[保存済みデータの行]
===============
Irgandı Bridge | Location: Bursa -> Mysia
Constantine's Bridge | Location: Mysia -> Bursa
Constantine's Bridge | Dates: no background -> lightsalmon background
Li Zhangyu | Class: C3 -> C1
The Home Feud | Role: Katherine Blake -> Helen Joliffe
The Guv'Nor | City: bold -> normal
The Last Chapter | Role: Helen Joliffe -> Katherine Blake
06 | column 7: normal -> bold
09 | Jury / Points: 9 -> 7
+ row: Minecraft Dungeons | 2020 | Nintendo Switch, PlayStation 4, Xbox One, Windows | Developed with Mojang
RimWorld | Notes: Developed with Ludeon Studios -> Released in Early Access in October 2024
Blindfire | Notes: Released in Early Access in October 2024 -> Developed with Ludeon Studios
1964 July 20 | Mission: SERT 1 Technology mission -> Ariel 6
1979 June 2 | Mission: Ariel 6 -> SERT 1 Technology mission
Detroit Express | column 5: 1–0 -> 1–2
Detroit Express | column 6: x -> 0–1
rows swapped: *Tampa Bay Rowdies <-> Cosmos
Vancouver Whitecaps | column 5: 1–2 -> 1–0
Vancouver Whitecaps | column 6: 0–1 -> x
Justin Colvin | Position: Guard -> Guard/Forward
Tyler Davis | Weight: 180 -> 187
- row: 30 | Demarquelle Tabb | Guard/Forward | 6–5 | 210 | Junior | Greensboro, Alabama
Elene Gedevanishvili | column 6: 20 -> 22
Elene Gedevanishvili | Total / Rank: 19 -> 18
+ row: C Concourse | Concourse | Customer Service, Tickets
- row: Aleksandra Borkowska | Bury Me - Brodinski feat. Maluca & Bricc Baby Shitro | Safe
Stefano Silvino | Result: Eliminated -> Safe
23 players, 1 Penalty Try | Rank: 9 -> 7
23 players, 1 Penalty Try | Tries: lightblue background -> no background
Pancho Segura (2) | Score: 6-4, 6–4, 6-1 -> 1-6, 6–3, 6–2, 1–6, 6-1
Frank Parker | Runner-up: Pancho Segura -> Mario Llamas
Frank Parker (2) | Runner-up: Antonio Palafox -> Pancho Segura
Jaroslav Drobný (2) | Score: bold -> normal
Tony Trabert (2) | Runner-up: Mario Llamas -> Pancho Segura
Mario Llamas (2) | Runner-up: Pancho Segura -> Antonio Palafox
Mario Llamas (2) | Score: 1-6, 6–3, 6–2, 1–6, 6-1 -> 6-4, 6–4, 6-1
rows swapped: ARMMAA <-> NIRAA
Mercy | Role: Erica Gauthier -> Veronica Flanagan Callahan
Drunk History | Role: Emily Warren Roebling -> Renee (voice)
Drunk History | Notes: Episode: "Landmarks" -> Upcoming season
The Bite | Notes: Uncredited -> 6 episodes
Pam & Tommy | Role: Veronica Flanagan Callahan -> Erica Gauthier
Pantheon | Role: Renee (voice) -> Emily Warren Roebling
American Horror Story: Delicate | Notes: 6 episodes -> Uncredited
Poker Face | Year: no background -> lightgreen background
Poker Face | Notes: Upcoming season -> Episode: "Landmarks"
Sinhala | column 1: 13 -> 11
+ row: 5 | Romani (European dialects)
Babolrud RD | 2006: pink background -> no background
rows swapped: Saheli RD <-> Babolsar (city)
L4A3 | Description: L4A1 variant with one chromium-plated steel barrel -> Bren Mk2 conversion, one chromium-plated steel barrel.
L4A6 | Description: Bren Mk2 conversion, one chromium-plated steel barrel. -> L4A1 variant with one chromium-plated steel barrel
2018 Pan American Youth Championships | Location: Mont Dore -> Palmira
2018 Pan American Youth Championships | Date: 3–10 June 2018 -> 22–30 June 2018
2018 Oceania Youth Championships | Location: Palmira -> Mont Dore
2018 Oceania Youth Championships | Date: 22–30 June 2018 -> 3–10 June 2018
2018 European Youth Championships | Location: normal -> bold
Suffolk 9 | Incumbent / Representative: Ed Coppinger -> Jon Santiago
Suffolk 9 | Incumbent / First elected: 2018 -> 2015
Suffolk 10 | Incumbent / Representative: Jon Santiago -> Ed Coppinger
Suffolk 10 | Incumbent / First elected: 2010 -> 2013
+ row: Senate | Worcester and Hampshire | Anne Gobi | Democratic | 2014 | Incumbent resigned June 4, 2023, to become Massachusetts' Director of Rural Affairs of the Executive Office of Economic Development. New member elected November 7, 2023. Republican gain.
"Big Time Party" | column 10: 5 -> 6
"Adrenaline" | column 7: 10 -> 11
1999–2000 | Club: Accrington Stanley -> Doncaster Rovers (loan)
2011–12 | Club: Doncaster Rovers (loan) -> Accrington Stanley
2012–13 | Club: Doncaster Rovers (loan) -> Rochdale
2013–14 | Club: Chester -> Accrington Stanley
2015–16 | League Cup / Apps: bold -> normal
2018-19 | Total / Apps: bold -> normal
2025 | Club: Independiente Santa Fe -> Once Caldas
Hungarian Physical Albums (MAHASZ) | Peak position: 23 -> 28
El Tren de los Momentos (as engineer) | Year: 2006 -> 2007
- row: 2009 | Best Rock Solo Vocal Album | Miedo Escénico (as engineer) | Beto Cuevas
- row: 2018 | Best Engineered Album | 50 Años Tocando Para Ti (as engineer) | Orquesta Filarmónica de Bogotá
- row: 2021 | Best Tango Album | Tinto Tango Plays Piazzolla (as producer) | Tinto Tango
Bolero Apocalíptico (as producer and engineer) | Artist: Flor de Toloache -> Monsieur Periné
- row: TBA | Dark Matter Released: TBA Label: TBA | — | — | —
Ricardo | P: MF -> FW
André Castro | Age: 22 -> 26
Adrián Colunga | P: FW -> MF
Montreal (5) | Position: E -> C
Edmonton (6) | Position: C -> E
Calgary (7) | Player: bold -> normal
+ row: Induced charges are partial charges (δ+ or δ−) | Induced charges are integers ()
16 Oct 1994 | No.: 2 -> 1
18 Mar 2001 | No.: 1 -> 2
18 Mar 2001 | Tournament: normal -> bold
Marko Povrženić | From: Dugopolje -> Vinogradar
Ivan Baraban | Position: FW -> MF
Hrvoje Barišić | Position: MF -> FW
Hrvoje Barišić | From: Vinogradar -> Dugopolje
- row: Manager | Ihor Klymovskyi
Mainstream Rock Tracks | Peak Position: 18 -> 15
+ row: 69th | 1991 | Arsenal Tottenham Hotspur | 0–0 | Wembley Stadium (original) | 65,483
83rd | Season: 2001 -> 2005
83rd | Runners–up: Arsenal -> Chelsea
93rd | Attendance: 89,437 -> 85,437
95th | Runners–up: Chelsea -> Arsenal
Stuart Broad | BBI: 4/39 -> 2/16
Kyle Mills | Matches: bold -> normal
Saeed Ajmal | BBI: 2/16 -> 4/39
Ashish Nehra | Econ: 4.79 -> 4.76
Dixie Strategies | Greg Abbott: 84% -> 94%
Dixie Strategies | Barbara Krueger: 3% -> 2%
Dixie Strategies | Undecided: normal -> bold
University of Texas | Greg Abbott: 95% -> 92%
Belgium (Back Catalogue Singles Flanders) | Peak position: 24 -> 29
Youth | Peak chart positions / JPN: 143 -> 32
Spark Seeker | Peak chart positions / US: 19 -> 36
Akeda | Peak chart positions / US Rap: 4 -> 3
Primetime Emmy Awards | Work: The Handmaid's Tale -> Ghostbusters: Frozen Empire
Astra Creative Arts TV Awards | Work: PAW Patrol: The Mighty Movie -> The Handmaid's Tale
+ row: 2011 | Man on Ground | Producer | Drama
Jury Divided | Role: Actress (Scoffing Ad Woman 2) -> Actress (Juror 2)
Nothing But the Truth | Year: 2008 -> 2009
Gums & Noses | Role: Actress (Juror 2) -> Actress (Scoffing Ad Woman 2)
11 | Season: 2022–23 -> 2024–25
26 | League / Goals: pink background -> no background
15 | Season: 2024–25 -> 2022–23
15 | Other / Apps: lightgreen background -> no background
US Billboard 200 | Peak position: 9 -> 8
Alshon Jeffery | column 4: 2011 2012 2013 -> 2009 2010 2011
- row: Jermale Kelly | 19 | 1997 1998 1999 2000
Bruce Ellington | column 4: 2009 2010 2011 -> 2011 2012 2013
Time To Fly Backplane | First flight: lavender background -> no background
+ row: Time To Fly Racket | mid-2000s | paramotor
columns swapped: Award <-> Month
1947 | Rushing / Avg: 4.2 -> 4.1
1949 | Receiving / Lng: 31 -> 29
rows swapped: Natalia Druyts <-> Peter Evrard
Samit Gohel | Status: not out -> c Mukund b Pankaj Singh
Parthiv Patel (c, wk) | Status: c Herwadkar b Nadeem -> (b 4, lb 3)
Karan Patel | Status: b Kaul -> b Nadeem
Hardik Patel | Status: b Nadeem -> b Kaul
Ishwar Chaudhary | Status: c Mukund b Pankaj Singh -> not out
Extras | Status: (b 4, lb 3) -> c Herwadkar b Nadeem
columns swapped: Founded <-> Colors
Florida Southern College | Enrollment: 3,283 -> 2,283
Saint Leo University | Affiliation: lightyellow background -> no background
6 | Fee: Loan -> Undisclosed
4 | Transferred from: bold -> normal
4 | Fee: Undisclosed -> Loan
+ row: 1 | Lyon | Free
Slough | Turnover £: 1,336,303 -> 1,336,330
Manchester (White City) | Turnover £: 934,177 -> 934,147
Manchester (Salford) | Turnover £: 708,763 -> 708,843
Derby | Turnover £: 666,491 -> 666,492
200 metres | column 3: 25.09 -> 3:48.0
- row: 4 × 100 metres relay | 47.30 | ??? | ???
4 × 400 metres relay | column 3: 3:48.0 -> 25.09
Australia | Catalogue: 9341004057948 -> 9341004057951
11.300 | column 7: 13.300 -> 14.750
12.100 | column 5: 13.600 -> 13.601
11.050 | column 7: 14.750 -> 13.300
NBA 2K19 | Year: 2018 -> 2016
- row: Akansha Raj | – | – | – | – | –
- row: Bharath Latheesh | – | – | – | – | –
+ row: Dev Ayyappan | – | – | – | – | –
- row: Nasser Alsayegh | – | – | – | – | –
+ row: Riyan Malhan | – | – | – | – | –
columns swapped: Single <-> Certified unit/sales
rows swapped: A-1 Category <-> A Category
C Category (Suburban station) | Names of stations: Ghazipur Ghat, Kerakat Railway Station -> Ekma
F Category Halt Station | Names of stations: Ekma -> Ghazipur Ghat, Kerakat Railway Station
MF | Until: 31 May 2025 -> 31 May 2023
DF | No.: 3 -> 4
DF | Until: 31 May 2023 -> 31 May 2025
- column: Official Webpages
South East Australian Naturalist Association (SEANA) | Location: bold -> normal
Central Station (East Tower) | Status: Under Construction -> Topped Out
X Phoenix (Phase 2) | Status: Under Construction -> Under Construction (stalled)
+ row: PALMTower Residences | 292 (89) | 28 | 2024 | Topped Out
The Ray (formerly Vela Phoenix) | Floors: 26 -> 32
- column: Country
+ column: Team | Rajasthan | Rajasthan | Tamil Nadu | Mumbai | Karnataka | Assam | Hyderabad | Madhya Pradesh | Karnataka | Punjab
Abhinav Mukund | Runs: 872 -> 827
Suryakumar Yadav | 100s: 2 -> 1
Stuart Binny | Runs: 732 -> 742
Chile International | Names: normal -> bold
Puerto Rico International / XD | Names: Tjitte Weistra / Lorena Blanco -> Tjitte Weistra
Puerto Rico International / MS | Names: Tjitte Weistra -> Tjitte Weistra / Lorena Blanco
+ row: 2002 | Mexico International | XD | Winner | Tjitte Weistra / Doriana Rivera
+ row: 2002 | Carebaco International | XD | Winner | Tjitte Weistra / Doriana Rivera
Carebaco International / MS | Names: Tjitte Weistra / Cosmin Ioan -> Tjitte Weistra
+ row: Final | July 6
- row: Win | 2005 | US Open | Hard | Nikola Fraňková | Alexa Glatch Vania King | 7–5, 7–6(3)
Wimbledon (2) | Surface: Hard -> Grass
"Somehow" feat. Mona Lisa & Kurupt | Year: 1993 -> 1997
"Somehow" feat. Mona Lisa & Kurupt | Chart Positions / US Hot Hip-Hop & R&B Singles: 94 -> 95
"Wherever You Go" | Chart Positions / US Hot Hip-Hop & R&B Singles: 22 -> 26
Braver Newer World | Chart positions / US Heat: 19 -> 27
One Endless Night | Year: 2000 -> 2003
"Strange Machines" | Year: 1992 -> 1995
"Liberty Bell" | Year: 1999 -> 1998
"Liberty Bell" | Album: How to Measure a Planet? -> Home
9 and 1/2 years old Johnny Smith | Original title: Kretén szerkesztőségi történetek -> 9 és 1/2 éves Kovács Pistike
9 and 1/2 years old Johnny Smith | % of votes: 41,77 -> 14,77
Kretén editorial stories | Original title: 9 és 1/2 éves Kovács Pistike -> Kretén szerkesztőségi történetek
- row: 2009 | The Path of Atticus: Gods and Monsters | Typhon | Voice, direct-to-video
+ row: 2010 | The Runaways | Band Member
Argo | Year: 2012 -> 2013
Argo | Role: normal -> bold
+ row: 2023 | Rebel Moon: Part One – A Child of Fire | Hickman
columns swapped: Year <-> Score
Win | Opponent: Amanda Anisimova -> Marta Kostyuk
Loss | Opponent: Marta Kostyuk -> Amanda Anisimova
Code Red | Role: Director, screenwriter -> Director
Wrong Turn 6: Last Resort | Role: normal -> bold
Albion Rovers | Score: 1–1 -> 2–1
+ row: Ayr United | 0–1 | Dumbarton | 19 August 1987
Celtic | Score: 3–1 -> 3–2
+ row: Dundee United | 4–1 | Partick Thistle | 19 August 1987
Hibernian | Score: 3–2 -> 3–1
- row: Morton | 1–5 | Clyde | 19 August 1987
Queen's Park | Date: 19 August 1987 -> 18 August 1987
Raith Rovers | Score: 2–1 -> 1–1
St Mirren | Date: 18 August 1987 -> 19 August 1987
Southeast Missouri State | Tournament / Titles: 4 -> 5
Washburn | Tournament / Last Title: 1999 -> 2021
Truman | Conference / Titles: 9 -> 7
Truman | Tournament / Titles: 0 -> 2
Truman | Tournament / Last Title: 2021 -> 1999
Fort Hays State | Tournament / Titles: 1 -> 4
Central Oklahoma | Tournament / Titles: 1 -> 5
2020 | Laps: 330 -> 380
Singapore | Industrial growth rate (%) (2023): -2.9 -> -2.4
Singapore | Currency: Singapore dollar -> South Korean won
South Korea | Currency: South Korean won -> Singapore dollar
===============
目標: 上の行のうち、最初の行から「1979 June 2」を含む行までを、両端の行も含めて一字一句違えずに書き写してください。

演習の結果:
Irgandı Bridge | Location: Bursa -> Mysia
Constantine's Bridge | Location: Mysia -> Bursa
Constantine's Bridge | Dates: no background -> lightsalmon background
Li Zhangyu | Class: C3 -> C1
The Home Feud | Role: Katherine Blake -> Helen Joliffe
The Guv'Nor | City: bold -> normal
The Last Chapter | Role: Helen Joliffe -> Katherine Blake
06 | column 7: normal -> bold
09 | Jury / Points: 9 -> 7
+ row: Minecraft Dungeons | 2020 | Nintendo Switch, PlayStation 4, Xbox One, Windows | Developed with Mojang
RimWorld | Notes: Developed with Ludeon Studios -> Released in Early Access in October 2024
Blindfire | Notes: Released in Early Access in October 2024 -> Developed with Ludeon Studios
1964 July 20 | Mission: SERT 1 Technology mission -> Ariel 6
1979 June 2 | Mission: Ariel 6 -> SERT 1 Technology mission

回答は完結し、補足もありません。